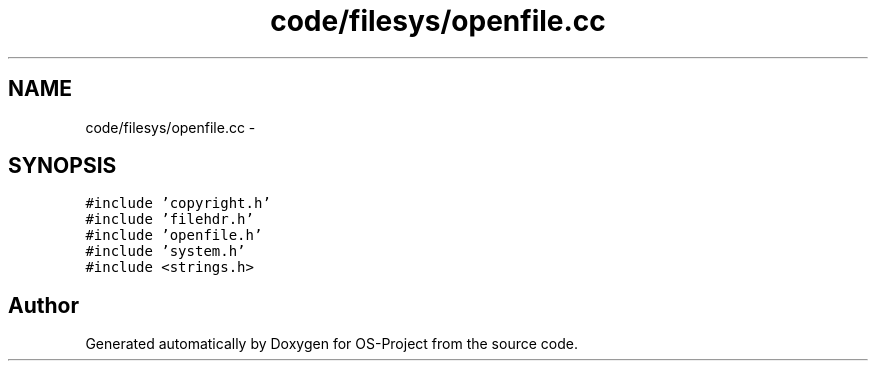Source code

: .TH "code/filesys/openfile.cc" 3 "Tue Dec 19 2017" "Version nachos-teamd" "OS-Project" \" -*- nroff -*-
.ad l
.nh
.SH NAME
code/filesys/openfile.cc \- 
.SH SYNOPSIS
.br
.PP
\fC#include 'copyright\&.h'\fP
.br
\fC#include 'filehdr\&.h'\fP
.br
\fC#include 'openfile\&.h'\fP
.br
\fC#include 'system\&.h'\fP
.br
\fC#include <strings\&.h>\fP
.br

.SH "Author"
.PP 
Generated automatically by Doxygen for OS-Project from the source code\&.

• [WHAT IS BEING ASKED] Answer with a single number: the count of lines above that contain the string "include".

• [TASK ANSWER] 5